- [Input material]:
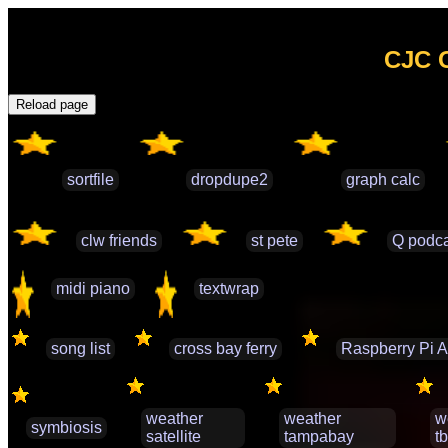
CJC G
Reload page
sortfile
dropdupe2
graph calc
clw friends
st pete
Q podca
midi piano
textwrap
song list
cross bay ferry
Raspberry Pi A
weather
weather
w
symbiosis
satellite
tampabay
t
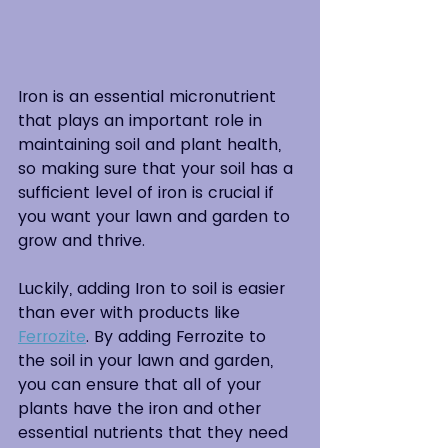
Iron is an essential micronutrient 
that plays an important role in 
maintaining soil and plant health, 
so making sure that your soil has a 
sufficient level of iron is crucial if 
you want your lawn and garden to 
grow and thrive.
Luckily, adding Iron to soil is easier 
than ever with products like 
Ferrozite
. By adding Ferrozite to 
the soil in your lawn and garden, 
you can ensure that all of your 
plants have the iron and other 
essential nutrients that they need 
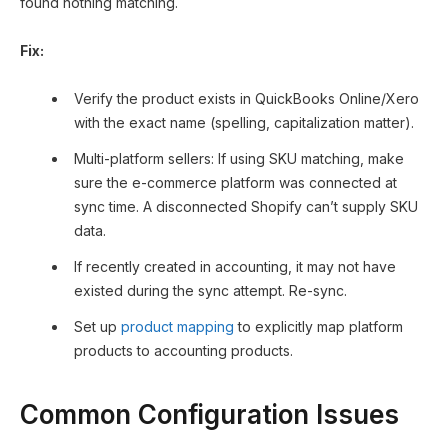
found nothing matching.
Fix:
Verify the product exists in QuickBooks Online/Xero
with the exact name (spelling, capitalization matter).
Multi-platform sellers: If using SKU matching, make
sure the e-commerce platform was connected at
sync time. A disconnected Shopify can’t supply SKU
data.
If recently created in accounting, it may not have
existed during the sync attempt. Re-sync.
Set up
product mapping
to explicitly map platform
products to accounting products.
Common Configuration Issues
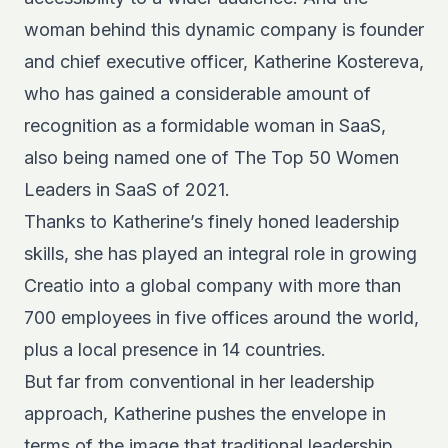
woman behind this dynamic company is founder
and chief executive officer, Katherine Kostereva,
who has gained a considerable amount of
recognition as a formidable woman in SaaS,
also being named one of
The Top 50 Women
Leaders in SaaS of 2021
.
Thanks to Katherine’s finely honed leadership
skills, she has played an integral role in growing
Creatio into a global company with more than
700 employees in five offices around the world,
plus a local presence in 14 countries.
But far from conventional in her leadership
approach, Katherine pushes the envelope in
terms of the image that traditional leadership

- [Exercise aim]: Starting with the line above that holds "who has gained a considerable amount of" and stopping with the line that holds "700 employees in", reproduce each line exactly, omitting all other lines.

- [Response area]:
who has gained a considerable amount of
recognition as a formidable woman in SaaS,
also being named one of
The Top 50 Women
Leaders in SaaS of 2021
.
Thanks to Katherine’s finely honed leadership
skills, she has played an integral role in growing
Creatio into a global company with more than
700 employees in five offices around the world,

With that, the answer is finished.